Exercise: Each line from the one holding "Empire Clean Services, you can trust that" to the last line below must be restated word for word, and no picture may be included.

Data items
+ + + + +
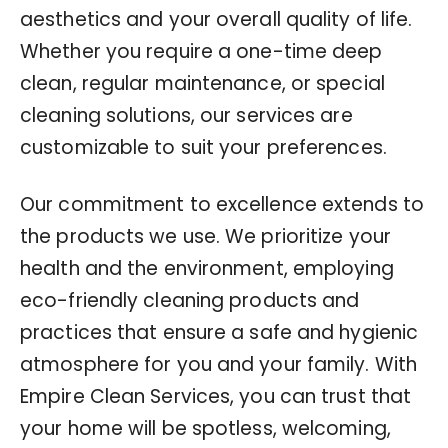
aesthetics and your overall quality of life.
Whether you require a one-time deep
clean, regular maintenance, or special
cleaning solutions, our services are
customizable to suit your preferences.
Our commitment to excellence extends to
the products we use. We prioritize your
health and the environment, employing
eco-friendly cleaning products and
practices that ensure a safe and hygienic
atmosphere for you and your family. With
Empire Clean Services, you can trust that
your home will be spotless, welcoming,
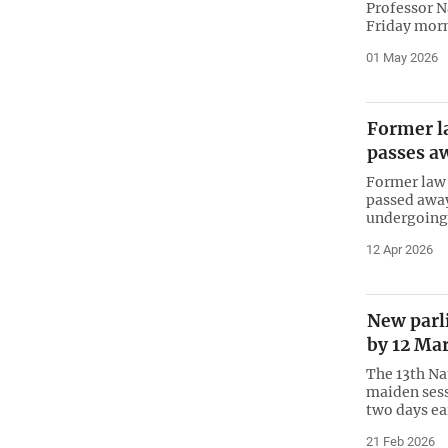
Professor N
Friday morn
01 May 2026
Former l
passes a
Former law 
passed away
undergoing 
12 Apr 2026
New parli
by 12 Ma
The 13th Na
maiden sess
two days ea
21 Feb 2026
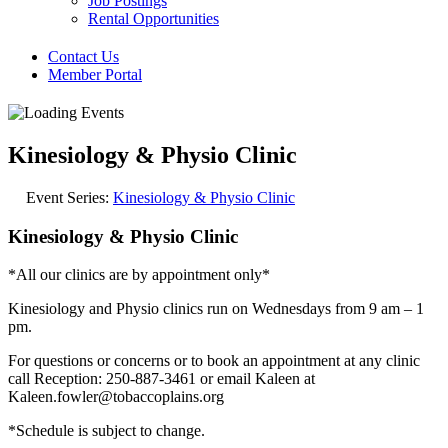
Job Postings
Rental Opportunities
Contact Us
Member Portal
Kinesiology & Physio Clinic
Event Series:
Kinesiology & Physio Clinic
Kinesiology & Physio Clinic
*All our clinics are by appointment only*
Kinesiology and Physio clinics run on Wednesdays from 9 am – 1
pm.
For questions or concerns or to book an appointment at any clinic
call Reception: 250-887-3461 or email Kaleen at
Kaleen.fowler@tobaccoplains.org
*Schedule is subject to change.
+ + + + +
Result of this exercise:
Empire Clean Services, you can trust that
your home will be spotless, welcoming,
Professor N
Friday morn
01 May 2026
Former l
passes a
Former law 
passed away
undergoing 
12 Apr 2026
New parli
by 12 Ma
The 13th Na
maiden sess
two days ea
21 Feb 2026
Job Postings
Rental Opportunities
Contact Us
Member Portal
Kinesiology & Physio Clinic
Event Series:
Kinesiology & Physio Clinic
Kinesiology & Physio Clinic
*All our clinics are by appointment only*
Kinesiology and Physio clinics run on Wednesdays from 9 am – 1
pm.
For questions or concerns or to book an appointment at any clinic
call Reception: 250-887-3461 or email Kaleen at
Kaleen.fowler@tobaccoplains.org
*Schedule is subject to change.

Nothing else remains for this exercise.